Internal exceptions (10 events):
Event: 5.207 Thread 0x00007f030000a800 Exception <a 'java/lang/NoSuchMethodError': java.lang.Object.lambda$comparing$77a9974f$1(Ljava/util/function/Function;Ljava/lang/Object;Ljava/lang/Object;)I> (0x000000076919d610) thrown at [/build/openjdk-8-8u222-b10/src/hotspot/src/share/vm/interpreter/l
Event: 5.251 Thread 0x00007f030000a800 Exception <a 'java/lang/NoSuchMethodError': java.lang.Object.lambda$or$2(Ljava/util/function/Predicate;Ljava/lang/Object;)Z> (0x0000000769342118) thrown at [/build/openjdk-8-8u222-b10/src/hotspot/src/share/vm/interpreter/linkResolver.cpp, line 620]
Event: 5.355 Thread 0x00007f030000a800 Implicit null exception at 0x00007f02f15540db to 0x00007f02f15547e9
Event: 5.379 Thread 0x00007f030000a800 Exception <a 'java/lang/NoSuchMethodError': java.lang.Object.remainder()Lcom/mojang/datafixers/types/templates/TypeTemplate;> (0x00000007698634e0) thrown at [/build/openjdk-8-8u222-b10/src/hotspot/src/share/vm/interpreter/linkResolver.cpp, line 620]
Event: 5.402 Thread 0x00007f030000a800 Exception <a 'java/lang/NoSuchMethodError': java.lang.Object.lambda$taggedChoiceLazy$0(Ljava/util/Map$Entry;)Lcom/mojang/datafixers/util/Pair;> (0x0000000769982590) thrown at [/build/openjdk-8-8u222-b10/src/hotspot/src/share/vm/interpreter/linkResolver.cp
Event: 5.419 Thread 0x00007f030000a800 Exception <a 'java/lang/NoSuchMethodError': java.lang.Object.or(Lcom/mojang/datafixers/types/templates/TypeTemplate;Lcom/mojang/datafixers/types/templates/TypeTemplate;)Lcom/mojang/datafixers/types/templates/TypeTemplate;> (0x0000000769a40e40) thrown at [
Event: 5.440 Thread 0x00007f030000a800 Exception <a 'java/lang/NoSuchMethodError': java.lang.Object.lambda$orElse$2(Lcom/mojang/datafixers/functions/PointFreeRule;)Lcom/mojang/datafixers/functions/PointFreeRule;> (0x0000000769b48278) thrown at [/build/openjdk-8-8u222-b10/src/hotspot/src/share/
Event: 5.442 Thread 0x00007f030000a800 Exception <a 'java/lang/NoSuchMethodError': java.lang.Object.lambda$once$3(Lcom/mojang/datafixers/functions/PointFreeRule;)Lcom/mojang/datafixers/functions/PointFreeRule;> (0x0000000769b6c3f0) thrown at [/build/openjdk-8-8u222-b10/src/hotspot/src/share/vm
Event: 5.594 Thread 0x00007f030000a800 Exception <a 'java/lang/NoSuchMethodError': java.lang.Object.lambda$getGeneric$10(Ljava/lang/Object;Ljava/util/Map;)Ljava/util/Optional;> (0x000000076d086e20) thrown at [/build/openjdk-8-8u222-b10/src/hotspot/src/share/vm/interpreter/linkResolver.cpp, lin
Event: 6.023 Thread 0x00007f030000a800 Exception <a 'java/lang/NoSuchMethodError': java.lang.Object.lambda$taggedChoiceType$1(Lorg/bukkit/craftbukkit/libs/org/apache/commons/lang3/tuple/Triple;)Lcom/mojang/datafixers/types/Type;> (0x000000076effd610) thrown at [/build/openjdk-8-8u222-b10/src/h

Errors and exceptions all over the place–none of which seem to be pointing to memory as the issue.

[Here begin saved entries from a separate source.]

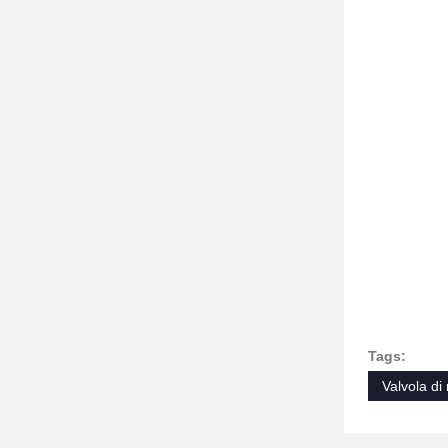
Tags:
Valvola di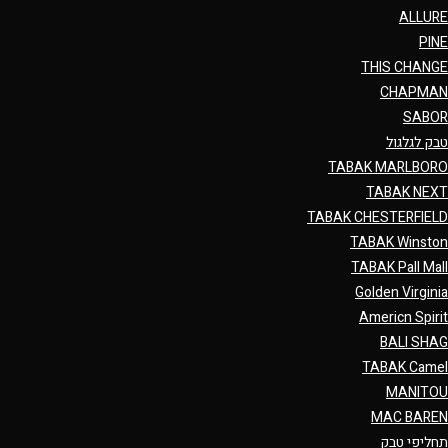
ALLURE
PINE
THIS CHANGE
CHAPMAN
SABOR
טבק לגלגול
TABAK MARLBORO
TABAK NEXT
TABAK CHESTERFIELD
TABAK Winston
TABAK Pall Mall
Golden Virginia
Americn Spirit
BALI SHAG
TABAK Camel
MANITOU
MAC BAREN
תחליפי טבק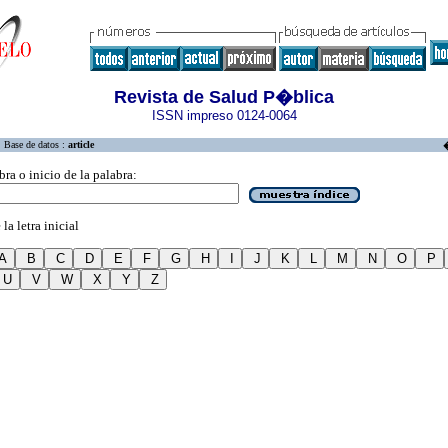
Revista de Salud P�blica
ISSN impreso 0124-0064
Base de datos :
article
bra o inicio de la palabra:
la letra inicial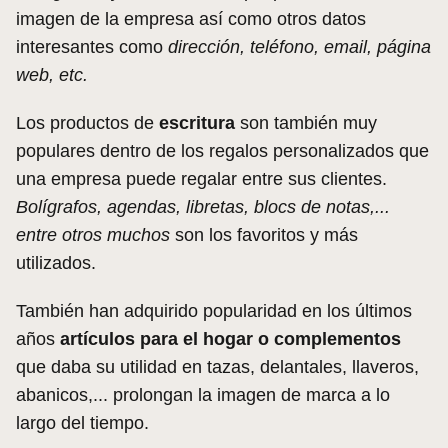
imagen de la empresa así como otros datos
interesantes como
dirección, teléfono, email, página
web, etc.
Los productos de
escritura
son también muy
populares dentro de los regalos personalizados que
una empresa puede regalar entre sus clientes.
Bolígrafos, agendas, libretas, blocs de notas,...
entre otros muchos
son los favoritos y más
utilizados.
También han adquirido popularidad en los últimos
años
artículos para el hogar o complementos
que daba su utilidad en tazas, delantales, llaveros,
abanicos,... prolongan la imagen de marca a lo
largo del tiempo.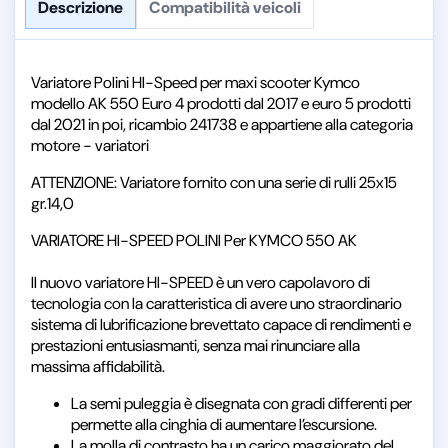
Descrizione
Compatibilità veicoli
Variatore Polini HI-Speed per maxi scooter Kymco
modello AK 550 Euro 4 prodotti dal 2017 e euro 5 prodotti
dal 2021 in poi, ricambio 241738 e appartiene alla categoria
motore - variatori
ATTENZIONE:
Variatore fornito con una serie di rulli 25x15
gr.14,0
VARIATORE HI-SPEED POLINI Per KYMCO 550 AK
Il nuovo variatore HI-SPEED è un vero capolavoro di
tecnologia con la caratteristica di avere uno straordinario
sistema di lubrificazione brevettato capace di rendimenti e
prestazioni entusiasmanti, senza mai rinunciare alla
massima affidabilità.
La semi puleggia è disegnata con gradi differenti per
permette alla cinghia di aumentare l’escursione.
La molla di contrasto ha un carico maggiorato del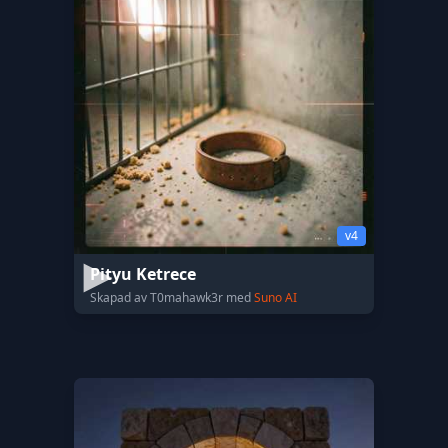
v4
Pityu Ketrece
Skapad av T0mahawk3r med
Suno AI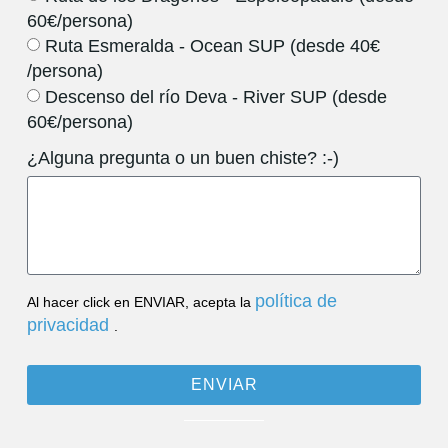
60€/persona)
Ruta Esmeralda - Ocean SUP (desde 40€
/persona)
Descenso del río Deva - River SUP (desde
60€/persona)
¿Alguna pregunta o un buen chiste? :-)
política de
Al hacer click en ENVIAR, acepta la
privacidad
.
ENVIAR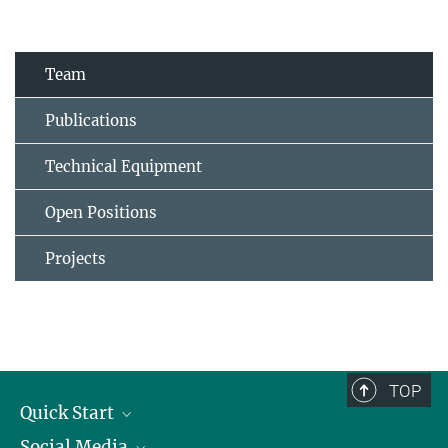
Team
Publications
Technical Equipment
Open Positions
Projects
TOP
Quick Start
Social Media
Alumni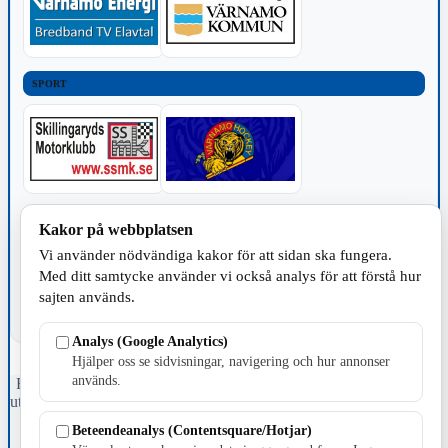
SPORT
TILLVERKNING
Kakor på webbplatsen
Vi använder nödvändiga kakor för att sidan ska fungera.
Med ditt samtycke använder vi också analys för att förstå hur
sajten används.
Analys (Google Analytics)
Hjälper oss se sidvisningar, navigering och hur annonser
används.
Fristående webbtidningsföretag grundat 1991 som sedan 2002 ger
ut tidningen Skillingaryd.nu och 2010 lanserades Värnamo.nu. Från
april 2026 omfattar Skillingaryd.nu tre kommuner: Gnosjö,
Beteendeanalys (Contentsquare/Hotjar)
Värnamo och Vaggeryds kommun.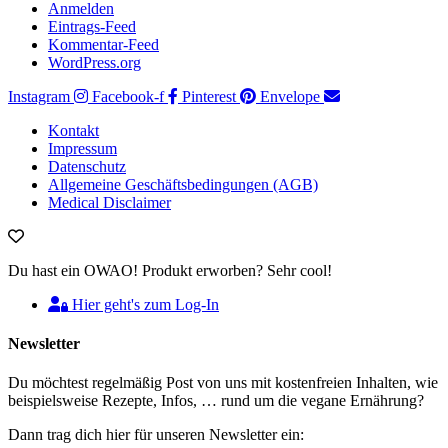
Anmelden
Eintrags-Feed
Kommentar-Feed
WordPress.org
Instagram
Facebook-f
Pinterest
Envelope
Kontakt
Impressum
Datenschutz
Allgemeine Geschäftsbedingungen (AGB)
Medical Disclaimer
Du hast ein OWAO! Produkt erworben? Sehr cool!
Hier geht's zum Log-In
Newsletter
Du möchtest regelmäßig Post von uns mit kostenfreien Inhalten, wie
beispielsweise Rezepte, Infos, … rund um die vegane Ernährung?
Dann trag dich hier für unseren Newsletter ein: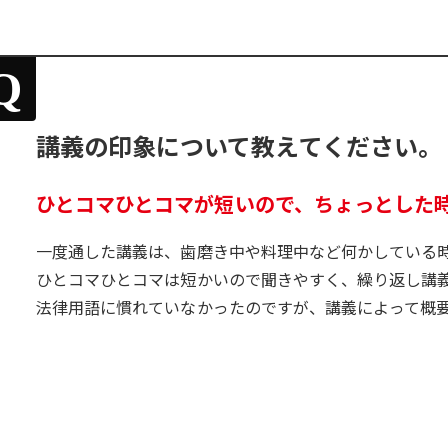
Q
講義の印象について教えてください。
ひとコマひとコマが短いので、ちょっとした
一度通した講義は、歯磨き中や料理中など何かしている
ひとコマひとコマは短かいので聞きやすく、繰り返し講
法律用語に慣れていなかったのですが、講義によって概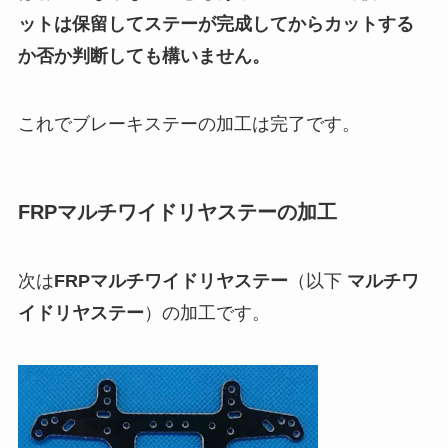
ットは保留してステーが完成してからカットする
か否か判断しても構いません。
これでブレーキステーの加工は完了です。
FRPマルチワイドリヤステーの加工
次は
FRPマルチワイドリヤステー
（以下
マルチワ
イドリヤステー
）の加工です。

Looking at the memory % usage, they are all agreeably low–and balanced. Realistically, if we can’t get vanilla to run, then I suspect the issue is outside memory altogether, because vanilla runs with the least strict java requirements of them all.

So while I’m not particularly interested in giving up, I also fear that the issue we’re having is something I no longer know how to provide useful insight over. I think I know Java pretty well (in terms of startup flags), but beyond that is where my knowledge runs dry.

Give a new Java a try, and see if it works stable-ish for vanilla. If that doesn’t work, you may be right about the hardware.

I was able to install both oracle java 8 and oracle java 12 and they were both crashing with SIGSEGV. I’m throwing in the towel. It would have been great to get it working but I knew going into this that the hardware is pretty old and the chances of it working was slim. I was actually surprised how well it performed but it’s stability is not acceptable.

I am truly grateful for the help you provided. You went above and beyond what I expected! I’m sorry it was all for nothing. Maybe in the future I’ll start over from scratch. If there’s any changes I’ll be sure to let you know.